* [PROVIDED PASSAGE]:
Data is the currency of the new age, and while you might not think knowing your preference on washing powder is of any particular importance, it’s exceptionally valuable to the right companies.
Users, however, are increasingly becoming aware of the value of their privacy, and so it’s become important for companies to be able to gather data, while still retaining the anonymity — and trust — of their user base.
Back at the launch of iOS 10, Apple revealed it was trialing a system of gathering user data known as “differential privacy”. This system, when done correctly, allows for a company to gather large amounts of user data, without identifying the specific user that sent the data in the first place.
Simply put, it’s a method that allows Apple to study the forest, without being able to see the trees. Another way of explaining it would be like viewing a city from high above; you can study the lay of the land and the way the city blocks are laid out, but you can’t see the individual people, or know who owns which property. For extra security, Apple has the encryption of the data occur at a local level — on the device it’s sent from, rather than being encrypted at Apple’s central servers.
Back in 2016, Apple was only using the method to gather data from the iOS 10 keyboard, Spotlight searches, and Notes. Now, after a successful trial on iOS 10, the company has expanded the remit to gather data from more of iOS, including from Safari. As before, the system is opt-in, so users will have to enable the setting themselves in their system preferences.

* [MATERIAL FOR THIS EXERCISE]:
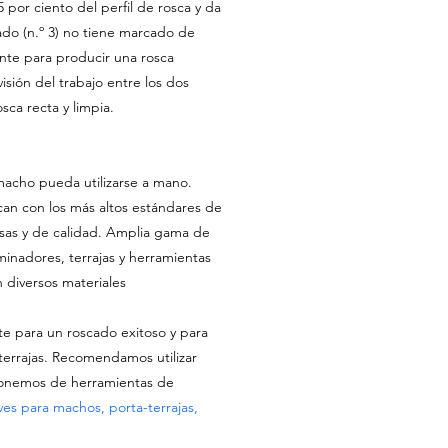
5 por ciento del perfil de rosca y da
ado (n.º 3) no tiene marcado de
tante para producir una rosca
visión del trabajo entre los dos
sca recta y limpia.
macho pueda utilizarse a mano.
can con los más altos estándares de
isas y de calidad. Amplia gama de
inadores, terrajas y herramientas
n diversos materiales
te para un roscado exitoso y para
terrajas. Recomendamos utilizar
ponemos de herramientas de
ves para machos, porta-terrajas,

* [REQUEST 1]: According to the differential privacy passage, from which three parts of iOS was Apple gathering data in 2016?
* [REQUEST 2]: Can you quote the Spanish-language entry above, word for word and line by line, without the picture?

* [EXERCISE ANSWER 1]:
- The iOS 10 keyboard
- Spotlight searches
- Notes

* [EXERCISE ANSWER 2]:
5 por ciento del perfil de rosca y da
ado (n.º 3) no tiene marcado de
tante para producir una rosca
visión del trabajo entre los dos
sca recta y limpia.
macho pueda utilizarse a mano.
can con los más altos estándares de
isas y de calidad. Amplia gama de
inadores, terrajas y herramientas
n diversos materiales
te para un roscado exitoso y para
terrajas. Recomendamos utilizar
ponemos de herramientas de
ves para machos, porta-terrajas,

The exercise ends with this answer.